Cerebras Launches AI Inference Solution, Claims to Be 20 Times Faster Than NVIDIA GPU

California-based AI startup Cerebras today launched Cerebras Inference, claiming it to be the world’s fastest AI inference solution. In a blog post, Cerebras stated: "Cerebras Inference delivers 1,800 tokens per second for Llama3.1 8B and 450 tokens per second for Llama3.1 70B, which is 20 times faster than NVIDIA’s (NVDA-US) GPU-based hyperscale cloud."

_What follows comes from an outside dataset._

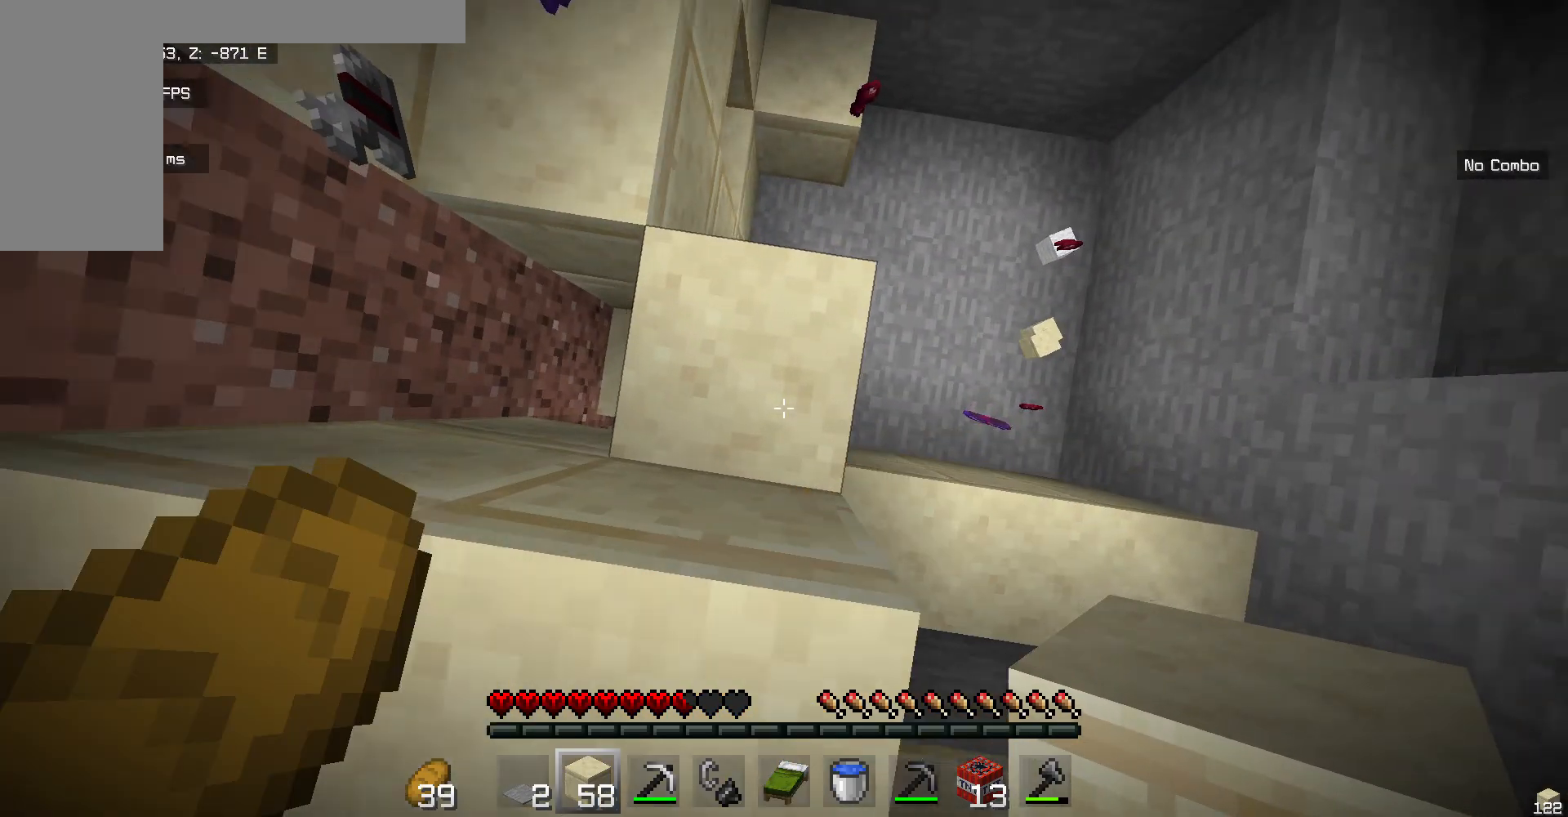
{"keys": [], "mouse": ["right"], "events": []}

Cerebras Inference is powered by the third-generation Wafer-Scale Engine, with the company claiming its GPU solution operates at one-fifth the cost of competitors, achieving higher speeds by eliminating memory bandwidth bottlenecks. Cerebras noted, "Cerebras tackles memory bandwidth limitations by building the world's largest chip and storing the entire model on-chip, thus eliminating the need for external memory and the slow pathways connecting external memory to computation."

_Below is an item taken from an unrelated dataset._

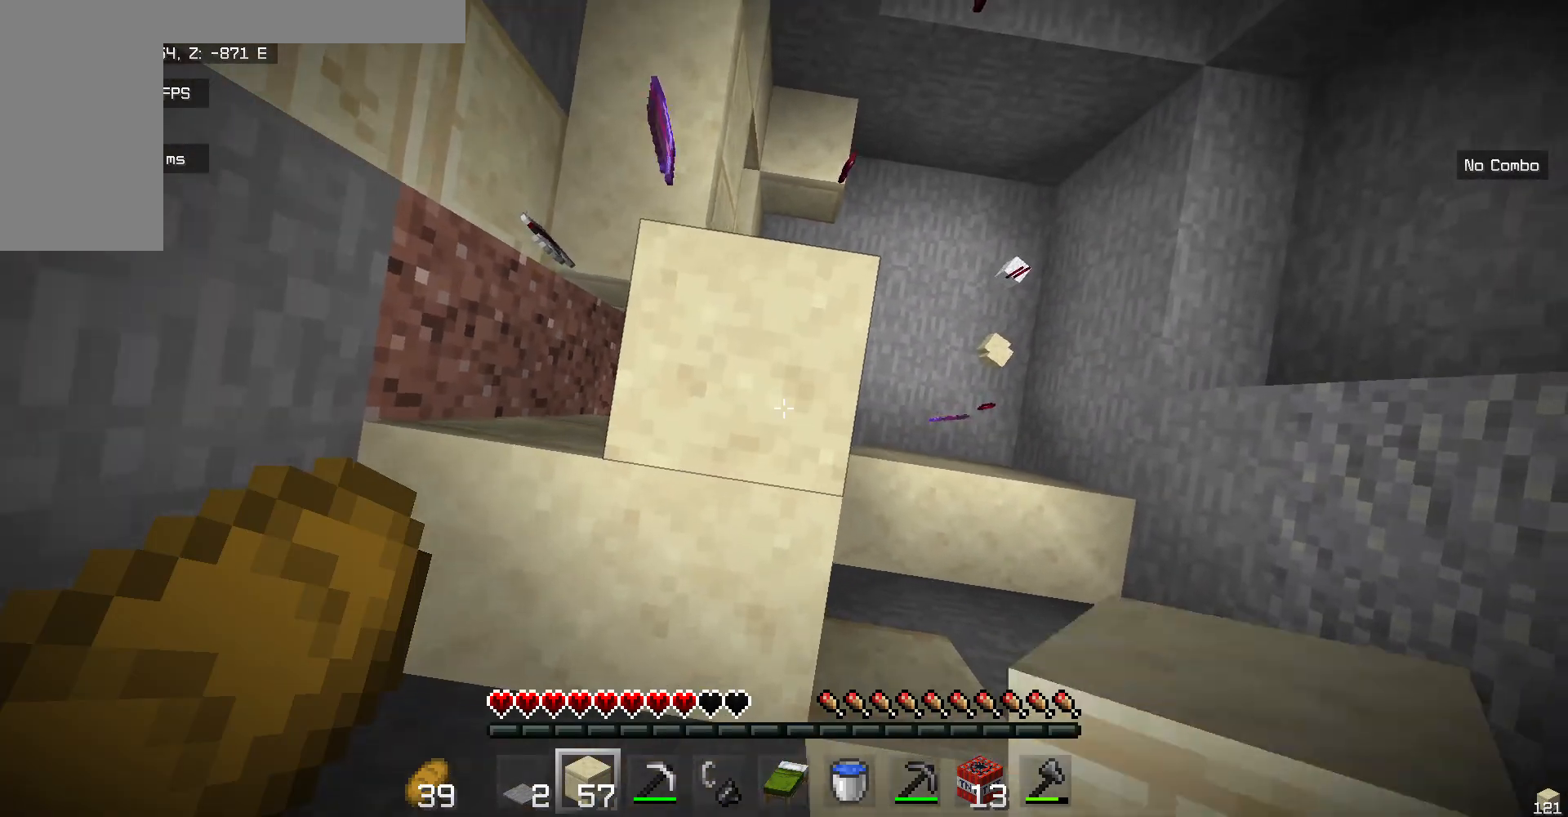
{"keys": [], "mouse": ["right"], "events": []}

Micah Hill-Smith, co-founder and CEO of Artificial Analysis, stated that Cerebras leads the field in AI inference benchmarks at Artificial Analysis. "Cerebras provides speeds an order of magnitude faster than GPU-based solutions for Meta's Llama 3.1 8B and 70B AI models. We measured speeds exceeding 1,800 tokens per second on Llama 3.1 8B and over 446 tokens per second on Llama 3.1 70B."

Cerebras filed for an initial public offering earlier this month and is expected to go public in the second half of this year.